Obviously this is going to require a major modification of our infrastructure but the good news is that it has already begun. Microgenerators are already on the market. They will be combined with solar, wind, fuel cell, etc. sources over the next twenty years.
Give me a break. I was referring the the blackout. Look at the date of my post.
If you really are Liberatarian,
I am not. I am a libertarian.
you should rail against the nationalization of any industry.
Where did I say that any industry should be nationalized?
did you know that 'nazi' was a slang term for 'nationalize'?
I've seen people run afoul of Godwin's Law before, but I've never seen anyone stretch so far to do it.
That redounds to my point. The grid is so complex NOT because there are many producers and consumers of power--computer systems and phone networks involve many more nodes--but because the system grew by accretion, with the most important structural decisions being made on an individual basis, without regard to how they affected the whole. If minimal standards had been developed and followed in the first place, most of this complexity could have been avoided.
Sounds like what is happening now with our transportation systems.
I suppose it depends on what you mean by the term "minimal".
A good arguement can be made that "minimal" standards WERE developed. Afterall, we use electricity generated at 60 Hz while much of the rest of the world operates at 50 Hz.
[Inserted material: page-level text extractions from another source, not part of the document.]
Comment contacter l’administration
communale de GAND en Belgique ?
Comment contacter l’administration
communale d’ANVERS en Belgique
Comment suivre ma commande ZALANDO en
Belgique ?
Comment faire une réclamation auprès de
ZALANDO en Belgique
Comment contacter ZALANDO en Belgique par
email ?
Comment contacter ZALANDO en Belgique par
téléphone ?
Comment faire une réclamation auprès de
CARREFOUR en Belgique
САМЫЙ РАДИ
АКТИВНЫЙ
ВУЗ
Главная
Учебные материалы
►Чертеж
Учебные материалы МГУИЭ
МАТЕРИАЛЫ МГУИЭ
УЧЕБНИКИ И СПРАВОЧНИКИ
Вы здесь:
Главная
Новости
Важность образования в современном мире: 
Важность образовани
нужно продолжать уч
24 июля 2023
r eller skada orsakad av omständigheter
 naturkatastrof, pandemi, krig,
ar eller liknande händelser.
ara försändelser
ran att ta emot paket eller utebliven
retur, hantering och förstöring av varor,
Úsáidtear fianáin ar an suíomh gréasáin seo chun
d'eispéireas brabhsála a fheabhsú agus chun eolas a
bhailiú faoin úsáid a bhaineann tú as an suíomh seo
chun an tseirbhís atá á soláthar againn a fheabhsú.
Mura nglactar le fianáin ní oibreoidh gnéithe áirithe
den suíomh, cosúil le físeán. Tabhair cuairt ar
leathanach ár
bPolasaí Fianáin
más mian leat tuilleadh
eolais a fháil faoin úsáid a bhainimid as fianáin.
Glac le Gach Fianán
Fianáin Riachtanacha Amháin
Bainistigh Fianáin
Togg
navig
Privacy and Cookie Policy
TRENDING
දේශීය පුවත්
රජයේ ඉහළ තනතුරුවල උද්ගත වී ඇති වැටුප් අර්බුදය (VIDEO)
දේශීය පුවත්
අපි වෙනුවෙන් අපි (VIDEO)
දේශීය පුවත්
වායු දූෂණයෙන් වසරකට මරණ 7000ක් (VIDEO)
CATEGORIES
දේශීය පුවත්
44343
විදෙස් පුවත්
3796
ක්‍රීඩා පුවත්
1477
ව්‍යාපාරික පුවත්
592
And as far as transportation: we drive on the right side of the road (most of us, anyway) while many other nations drive on the left. It's a virtually impossible task to establish visionary standards for technology that's not fully developed. Incremental improvements occur haphazardly over time, and even major "breakthroughs" are often subject to compatibility constraints with what already exists.
By golly, you got me good on that one. Not only that, I agree with your post.
My wife and I were discussing our trip to Africa and we recorded 13 different means of transportation for the to/from trip.
I will admit, it is tough to compare transportation to electricity. Uncle.